Work on the project began in March, when building mover Joe Beote of Gray lifted the barn free of its foundation and used a John Deere log skidder with a winch to slide it sideways 50 feet along I-beam rails he greased with used cooking oil.

Beote, who has more than 35 years of experience and has moved not only sheds, barns and homes, but also hospital operating rooms, restaurants and inns, is capable, practical and “has a real Maine sense of humor,” according to Shepley.


“I asked him why he thought the foundation was starting to crumble now, after 190 years, and he said it was my fault — that I upset the biodiversity of the ecosystem by removing all that manure and stuff from the basement.”

Although they worked well together, and Beote came to regard him with grudging admiration, he never let Shepley forget that he was “from away.”

“He likes to work into the conversation every now and then that I’m from Massachusetts,” Shepley said.

Better than new

During the weeks when the barn sat beside its old cellar hole, perched in the air on stacks of 6- by 6-inch cribbing, Dirago removed and disposed of the old floor system, which he said wasn’t worth saving. After decades of exposure to manure, “the floor boards were pretty nasty,” Dirago said.
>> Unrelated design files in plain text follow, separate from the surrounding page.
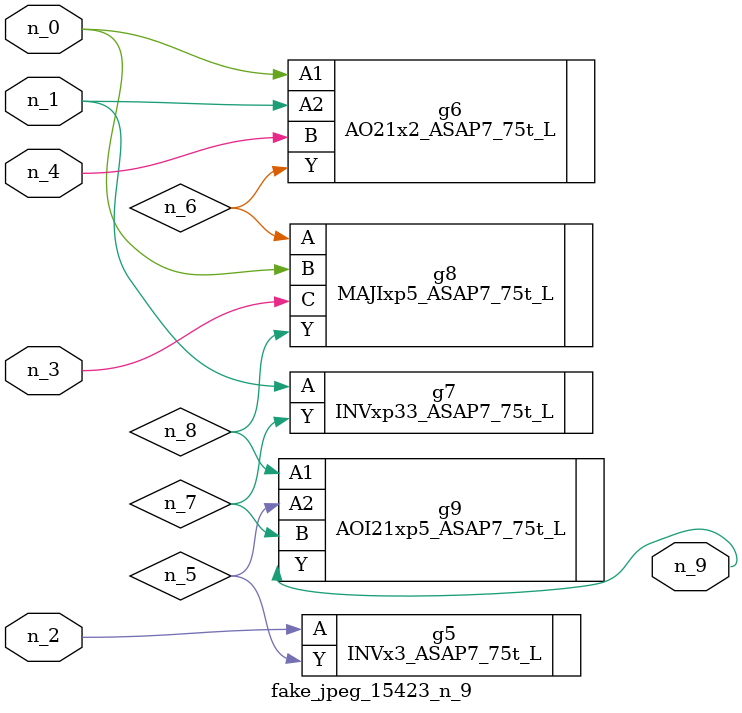
<source format=v>
module fake_jpeg_15423_n_9 (n_3, n_2, n_1, n_0, n_4, n_9);

input n_3;
input n_2;
input n_1;
input n_0;
input n_4;

output n_9;

wire n_8;
wire n_6;
wire n_5;
wire n_7;

INVx3_ASAP7_75t_L g5 ( 
.A(n_2),
.Y(n_5)
);

AO21x2_ASAP7_75t_L g6 ( 
.A1(n_0),
.A2(n_1),
.B(n_4),
.Y(n_6)
);

INVxp33_ASAP7_75t_L g7 ( 
.A(n_1),
.Y(n_7)
);

MAJIxp5_ASAP7_75t_L g8 ( 
.A(n_6),
.B(n_0),
.C(n_3),
.Y(n_8)
);

AOI21xp5_ASAP7_75t_L g9 ( 
.A1(n_8),
.A2(n_5),
.B(n_7),
.Y(n_9)
);


endmodule
</source>
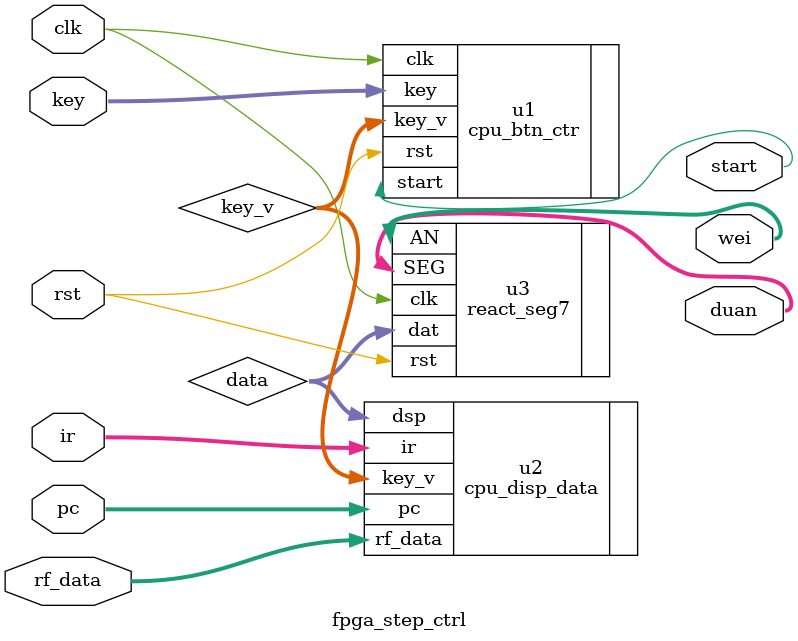
<source format=v>

module fpga_step_ctrl (
    input clk,rst,
    input [1:0] key,
    input [39:0] rf_data,
    input [7:0] pc,
    input [15:0] ir,

    output [7:0] duan,
    output [3:0] wei,
    output start
);
wire [2:0] key_v;
wire [15:0] data;

cpu_btn_ctr u1(
    .clk(clk),
    .rst(rst),
    .key(key),
    .start(start),
    .key_v(key_v)
);

cpu_disp_data u2(
    .key_v(key_v),
    .pc(pc),
    .ir(ir),
    .rf_data(rf_data),
    .dsp(data)
);

react_seg7 u3(
    .clk(clk),
    .rst(rst),
    .dat(data),
    .SEG(duan),
    .AN(wei)
);
endmodule //fpga_step_ctrl
</source>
The old foundation stones were removed and reserved for later use as retaining walls at the farm, and the basement was excavated to a depth of about two and a half feet deeper than the original, including the removal of what Dirago said was “literally about two feet of old manure build-up.”


The new first floor will be at the same level as the original, but the added depth will allow for a 9-foot ceiling height in the basement, which will see future use as a workshop and storage area.
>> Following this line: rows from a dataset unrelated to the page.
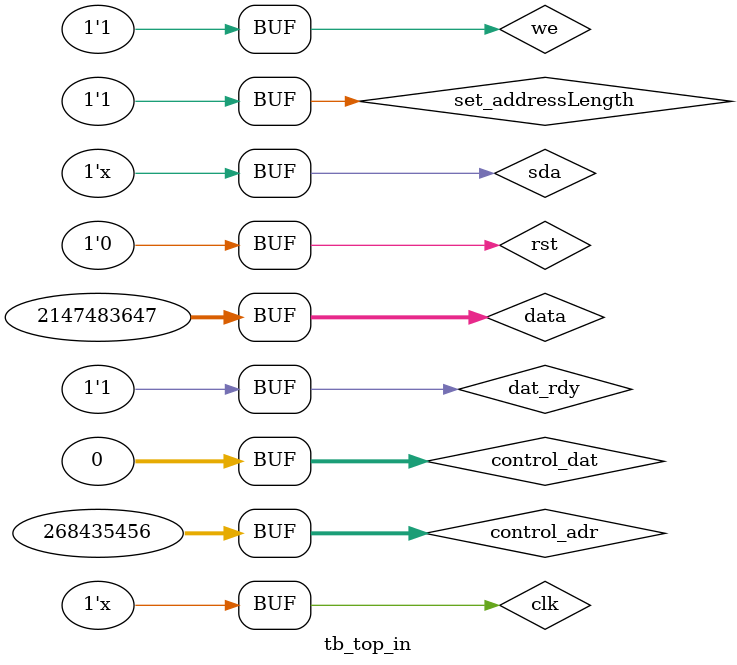
<source format=v>
`timescale 1ns / 1ps

module tb_top_in;

	// Inputs
	reg rst;
	reg clk;
	reg [31:0] control_dat;
	reg [31:0] control_adr;
	reg dat_rdy;
	reg set_addressLength;
	reg we;

	// Outputs
	wire scl;

	// Bidirs
	wire sda;
	
	// Data reg
	reg [45:0]sda_reg_tb;
	reg [31:0]data = {31{1'b1}};

	// Instantiate the Unit Under Test (UUT)
	top uut (
		.rst(rst), 
		.clk(clk), 
		.control_dat(control_dat), 
		.control_adr(control_adr), 
		.dat_rdy(dat_rdy), 
		.set_addressLength(set_addressLength), 
		.we(we), 
		.sda(sda), 
		.scl(scl)
	);

	initial begin
		// Initialize Inputs
		rst = 1;
		clk = 0;
		control_dat = 0;
		control_adr = 0;
		dat_rdy = 0;
		set_addressLength = 0;
		we = 0;

		// Wait 100 ns for global reset to finish
		#100;
        
		rst = 0;
		control_adr = 32'h1000_0000;
		we = 1;
		set_addressLength = 1;
		dat_rdy = 1;

	end
	
	always #5
	clk <= ~clk;
	
	reg [15:0]check_addr;
	reg old_sda;
	reg old_scl;
	reg frame_start;
	reg we_feedback;
	reg ack_feedback;
	
	always @(posedge clk)
	begin
	if(rst) old_scl <= 0;
   else	old_scl <= scl;
	end
	
	always @(posedge clk)
	begin
		if(rst) check_addr <= 0;
		else if(((sda == 0) && (old_sda == 1)) && ((scl == 0) && (old_scl == 1))) 
		begin
			frame_start <= 1;
		end
		else frame_start <= 0;
	end
	
	always @(posedge clk)
	begin
		if(rst)
		begin
			sda_reg_tb[45] <= 1'bz;
			sda_reg_tb[44:37] <= {8{1'bz}};
			sda_reg_tb[36] <= 1'b1;
			sda_reg_tb[35:28] <= data[31:24];
			sda_reg_tb[27] <= 1'bz;
			sda_reg_tb[26:19] <= data[23:16];
			sda_reg_tb[18] <= 1'bz;
			sda_reg_tb[17:10] <= data[15:8];
			sda_reg_tb[9] <= 1'bz;
			sda_reg_tb[8:1] <= data[7:0];
			sda_reg_tb[0] <= 1'bz;
		end
	end
	

	reg tmp;
	always @(posedge clk)
	begin
		if((old_scl == 0) && (scl == 1))
		begin
			tmp <= 1;
			sda_reg_tb <= {sda_reg_tb[53:0],sda_reg_tb[54]};
		end
		else tmp <= 0;
	end
	

	assign sda = sda_reg_tb[54];
      
endmodule


</source>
A poured concrete floor with radiant heat pipes, plumbing for a basement bathroom and new electrical lines are all part of the renovation, upgrades that will expand the versatility of the barn without compromising its historic architecture.

The poured concrete foundation walls are 14 inches thick, and have a 4-inch brick shelf that will allow the installation of large stone veneer above grade, preserving the look of the original granite foundation.

The Shepleys’ commitment to historic preservation is appreciated by Randy Bennett, executive director of the Bethel Historical Society.

“Even though Bethel has lost some important architectural landmarks over the decades, many significant properties remain,” Bennett said.

“It’s always noteworthy when the current owners of exceptional 18th-, 19th- and 20th-century structures recognize their historic associations by choosing preservation and renovation over replacement.”

The project is still underway, with details of the final design continuing to be worked out, Dirago said, adding that when completed, the barn will likely feature a large deck in the rear, with additional doors and windows facing the view down the river.

“The bones of the building are in amazing condition,” he said. “Now that it’s been placed on the new, level foundation, it’s amazing to see how straight and plumb everything actually is, and must have been when it was originally built.

“I’m truly proud to be a part of this project,” he said.